Many Saturday evenings at the Dominican House of Studies, you will find a group of student brothers gathered in one of the basement rooms watching an episode of Hercule Poirot. Part of the enjoyment is guessing who actually perpetrated the crime. I enjoy mysteries and grew up reading Perry Mason novels and the stories of Sherlock Holmes. The creators of these famous detectives approached their description of the mystery in different ways. Erle Stanley Gardner pointed many of the clues to Perry Mason’s clients, while Agatha Christe cast clues that implicated everyone—and for Murder on the Orient Express, it was indeed everyone who participated in the murder.
This is what makes mysteries so attractive – trying to find out who did it, something that even these great detectives did not always accomplish perfectly. Holmes admits to being outwitted two or three times, most famously by the woman, Miss Irene Adler, in A Scandal in Bohemia. Poirot also admits to two or three mistakes. Perry Mason had a better record, with no client ever convicted in the novels, despite the bizarre circumstances of The Case of the Terrified Typist.
One of the reasons why these fictional detectives are so successful is that they see things differently than the reader or audience. The reader/viewer and the detective both see all of the clues presented, and only when the story is written badly is there some clue that is kept hidden until the end. In fact, Poirot issues this very complaint against a stage production of a murder mystery in the TV version of The Third Floor Flat—the critical clue was not released until the very end of the performance. Ordinarily, the information is there for all to see even if its significance is not yet known. It takes the mind of the great detective to put everything in order. After all, there is only one sequence of events that will account for every clue.

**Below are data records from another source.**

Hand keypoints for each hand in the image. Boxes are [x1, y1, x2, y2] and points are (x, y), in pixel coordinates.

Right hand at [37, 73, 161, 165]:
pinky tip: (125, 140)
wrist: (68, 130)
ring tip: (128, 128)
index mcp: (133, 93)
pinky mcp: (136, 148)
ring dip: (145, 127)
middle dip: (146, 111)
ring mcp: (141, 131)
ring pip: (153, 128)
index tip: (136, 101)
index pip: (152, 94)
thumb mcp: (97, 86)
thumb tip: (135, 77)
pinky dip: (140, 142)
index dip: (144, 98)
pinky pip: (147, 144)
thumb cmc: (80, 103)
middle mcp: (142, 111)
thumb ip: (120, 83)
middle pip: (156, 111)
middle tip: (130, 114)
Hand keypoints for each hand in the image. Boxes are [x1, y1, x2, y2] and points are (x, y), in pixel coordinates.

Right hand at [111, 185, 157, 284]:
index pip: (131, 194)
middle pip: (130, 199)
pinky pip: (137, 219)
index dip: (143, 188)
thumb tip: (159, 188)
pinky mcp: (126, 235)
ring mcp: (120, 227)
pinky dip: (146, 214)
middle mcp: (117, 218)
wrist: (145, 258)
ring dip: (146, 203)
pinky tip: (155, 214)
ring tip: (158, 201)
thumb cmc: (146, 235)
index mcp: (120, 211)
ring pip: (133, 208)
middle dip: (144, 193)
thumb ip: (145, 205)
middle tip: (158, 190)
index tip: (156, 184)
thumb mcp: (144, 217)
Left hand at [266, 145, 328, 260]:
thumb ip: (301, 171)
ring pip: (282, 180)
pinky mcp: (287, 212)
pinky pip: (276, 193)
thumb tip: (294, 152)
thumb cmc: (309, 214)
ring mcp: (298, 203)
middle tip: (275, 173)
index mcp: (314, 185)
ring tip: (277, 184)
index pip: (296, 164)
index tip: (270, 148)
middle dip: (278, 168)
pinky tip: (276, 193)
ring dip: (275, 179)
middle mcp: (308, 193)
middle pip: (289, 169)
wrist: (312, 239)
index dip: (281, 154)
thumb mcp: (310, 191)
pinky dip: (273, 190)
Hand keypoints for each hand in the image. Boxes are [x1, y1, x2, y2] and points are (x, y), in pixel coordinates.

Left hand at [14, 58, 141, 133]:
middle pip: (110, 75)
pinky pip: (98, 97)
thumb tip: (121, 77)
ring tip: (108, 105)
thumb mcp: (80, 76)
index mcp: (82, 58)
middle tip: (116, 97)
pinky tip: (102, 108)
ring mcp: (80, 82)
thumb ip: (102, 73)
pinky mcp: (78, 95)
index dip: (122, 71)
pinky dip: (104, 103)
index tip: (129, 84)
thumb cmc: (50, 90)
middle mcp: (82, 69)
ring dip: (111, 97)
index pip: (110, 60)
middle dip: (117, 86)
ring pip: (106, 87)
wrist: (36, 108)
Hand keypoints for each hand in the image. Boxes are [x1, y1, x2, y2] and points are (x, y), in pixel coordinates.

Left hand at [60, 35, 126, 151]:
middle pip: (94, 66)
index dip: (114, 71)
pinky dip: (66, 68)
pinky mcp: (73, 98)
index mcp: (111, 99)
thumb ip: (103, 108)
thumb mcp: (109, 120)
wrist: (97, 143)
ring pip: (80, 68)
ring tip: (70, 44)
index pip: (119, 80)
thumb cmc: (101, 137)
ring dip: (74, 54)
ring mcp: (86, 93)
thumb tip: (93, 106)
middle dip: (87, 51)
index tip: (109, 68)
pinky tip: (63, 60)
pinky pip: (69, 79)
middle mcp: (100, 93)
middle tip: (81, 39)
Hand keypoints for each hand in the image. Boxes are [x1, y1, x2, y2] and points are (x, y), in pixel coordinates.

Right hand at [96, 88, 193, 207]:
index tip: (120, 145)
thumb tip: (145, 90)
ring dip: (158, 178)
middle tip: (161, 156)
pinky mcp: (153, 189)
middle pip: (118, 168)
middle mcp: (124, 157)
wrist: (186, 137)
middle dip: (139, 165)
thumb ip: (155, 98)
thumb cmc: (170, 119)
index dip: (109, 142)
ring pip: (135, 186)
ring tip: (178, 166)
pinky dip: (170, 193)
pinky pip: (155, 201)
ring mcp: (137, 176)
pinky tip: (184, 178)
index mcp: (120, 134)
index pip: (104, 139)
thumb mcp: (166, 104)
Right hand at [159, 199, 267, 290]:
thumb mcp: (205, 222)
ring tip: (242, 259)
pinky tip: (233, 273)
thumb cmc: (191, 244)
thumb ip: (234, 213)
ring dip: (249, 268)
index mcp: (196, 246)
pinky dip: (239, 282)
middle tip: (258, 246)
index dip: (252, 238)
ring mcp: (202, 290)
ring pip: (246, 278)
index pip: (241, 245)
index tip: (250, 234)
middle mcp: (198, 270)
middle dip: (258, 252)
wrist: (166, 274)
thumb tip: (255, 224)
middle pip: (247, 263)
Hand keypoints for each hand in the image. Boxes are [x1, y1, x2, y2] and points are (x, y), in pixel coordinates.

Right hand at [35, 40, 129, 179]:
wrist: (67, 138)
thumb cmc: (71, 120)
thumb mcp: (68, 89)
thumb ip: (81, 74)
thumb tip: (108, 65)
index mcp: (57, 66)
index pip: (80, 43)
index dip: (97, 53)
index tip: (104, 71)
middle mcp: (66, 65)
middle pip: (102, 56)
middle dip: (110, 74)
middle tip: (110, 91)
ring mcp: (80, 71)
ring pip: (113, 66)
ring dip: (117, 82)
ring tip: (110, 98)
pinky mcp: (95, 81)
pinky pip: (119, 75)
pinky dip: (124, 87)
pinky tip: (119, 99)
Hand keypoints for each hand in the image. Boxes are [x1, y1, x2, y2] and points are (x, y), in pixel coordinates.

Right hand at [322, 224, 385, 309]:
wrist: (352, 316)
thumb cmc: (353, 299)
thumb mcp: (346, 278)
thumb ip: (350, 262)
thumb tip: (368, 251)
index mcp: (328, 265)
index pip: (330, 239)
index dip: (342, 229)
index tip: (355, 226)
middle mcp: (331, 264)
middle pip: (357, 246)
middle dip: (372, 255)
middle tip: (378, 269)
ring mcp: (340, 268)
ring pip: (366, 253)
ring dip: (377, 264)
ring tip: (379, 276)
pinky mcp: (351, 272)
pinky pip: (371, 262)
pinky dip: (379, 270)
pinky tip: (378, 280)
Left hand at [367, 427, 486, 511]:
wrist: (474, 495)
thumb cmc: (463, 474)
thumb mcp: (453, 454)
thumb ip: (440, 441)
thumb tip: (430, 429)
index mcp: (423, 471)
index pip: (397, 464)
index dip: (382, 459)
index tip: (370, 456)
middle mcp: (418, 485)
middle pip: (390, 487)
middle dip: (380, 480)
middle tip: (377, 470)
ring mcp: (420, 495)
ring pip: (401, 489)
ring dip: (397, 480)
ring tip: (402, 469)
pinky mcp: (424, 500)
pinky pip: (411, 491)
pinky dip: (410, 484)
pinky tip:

The primary way these three detectives are able to combine all the clues successfully is through silence and inaction. Certainly, all three are active investigators who like to see the crime scenes first-hand to ensure they see all of the evidence and even to set traps for the perpetrators. However, they understand the need for not acting as well. Mason would sit at his desk long hours into the night on some cases, just thinking. Holmes will spend an afternoon at the museum because he knows that nothing more can be done until a later time. Poirot once angrily responded to a client “Hercule Poirot will act when Hercule Poirot needs to act!” There is no need to act all the time. By stepping back, the detectives are able to put all the clues in their proper place.
This method of the great detectives is also appropriate to our own lives as we contemplate the mysteries of God. From the early years of the Church, people have fled the bustle and distraction of the cities to live lives that permit them to spend much of their life in silence to get to know God better. Poirot and Holmes both disliked the countryside, preferring the city with all its action. However, they were able to carve out niches of quiet so they could successfully solve the cases presented to them. Religious orders that developed in the cities have their own structures to ensure time for silence. The Dominican Constitutions, for example, require thirty minutes of meditation each day. It can be a great temptation to let this time with God go because there is so much active work to do. However, without this time of silent prayer and meditation, we would lose the ability to see how God is at work in our lives and our world.
As all metaphors have limits, a word of caution about our fictional detectives is necessary as well. Despite, or perhaps because of, their great minds, these detectives are prone to vices. When there is nothing interesting to engage his mind, Poirot whines that his grey cells are dying and he can no longer function as a detective. Unless actively engaged in some intriguing mystery to solve, Holmes often lies in opium-induced dreams, trying to escape what he perceives as the monotonous boredom of everyday life. The action of each case is its own end and does not point to anything beyond.
For us, however, God is far above us, far beyond us, and thus we can neither find all the clues in creation nor put together a complete picture. Therefore, we must slow down our busy lives each day in order to contemplate that which we have seen and experienced so that we might arrange them in their proper order. Only then can we come to know God a little better and thus know how we are to act.
Saint Columbo, patron of detectives, pray for us.